YES. YES. YES YOU MAGNIFICENT BASTARD YES. The key is in being multiple in the no-huddle, something (again, I know) Iowa has done. We have a quarterback who can control a no-huddle offense. We have a variety of personnel to plug into this system. We allegedly have a mastermind offensive coordinator. We even have a coach who got out of his own way for long enough to let a no-huddle offense win him a game he should have lost and move into field goal range in the opening drive Saturday before his old dog instincts kicked in. So let's advocate we take advantage of it.
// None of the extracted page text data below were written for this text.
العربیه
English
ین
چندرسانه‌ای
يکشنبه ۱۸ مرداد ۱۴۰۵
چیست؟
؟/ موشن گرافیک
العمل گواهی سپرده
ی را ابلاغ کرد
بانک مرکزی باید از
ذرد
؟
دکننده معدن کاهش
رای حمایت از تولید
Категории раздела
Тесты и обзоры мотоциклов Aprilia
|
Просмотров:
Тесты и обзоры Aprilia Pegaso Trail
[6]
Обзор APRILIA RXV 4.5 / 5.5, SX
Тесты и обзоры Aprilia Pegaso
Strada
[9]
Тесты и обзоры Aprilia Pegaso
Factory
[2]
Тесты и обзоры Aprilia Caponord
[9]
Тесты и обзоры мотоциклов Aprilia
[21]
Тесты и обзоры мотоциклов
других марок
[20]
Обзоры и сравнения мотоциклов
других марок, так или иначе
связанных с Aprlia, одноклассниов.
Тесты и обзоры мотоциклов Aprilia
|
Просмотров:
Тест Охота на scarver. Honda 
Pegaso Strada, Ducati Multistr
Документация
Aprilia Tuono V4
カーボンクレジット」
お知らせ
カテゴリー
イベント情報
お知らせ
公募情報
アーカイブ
Iowa's offense has been a dumpster fire for almost a decade now. We've been in the top half of the conference once since 2003, and that was with a Doak Walker-winner in the backfield driving us to...fourth in the Big Ten. I am not willing to go back to that, or at least not yet. We might get blitzed to death (though, seriously, we shouldn't have much trouble preparing for that now that we've seen it; Bradley did something we didn't expect and we failed to adjust that morning, but we can adjust this week). We might abandon the running game (with its current effectiveness, abandonment might be warranted). But the simple fact is that it's not as if the other offense is working or has worked since Drew Tate was sneaking into The Union.
Ferentz and KOK found a way to take a vertical passing game and drive it into the ground last season. They can probably find a way to kill this, too. But I'm going to make them show me it's dead before I give in, and it takes a remarkably small view of recent Iowa football history to think otherwise.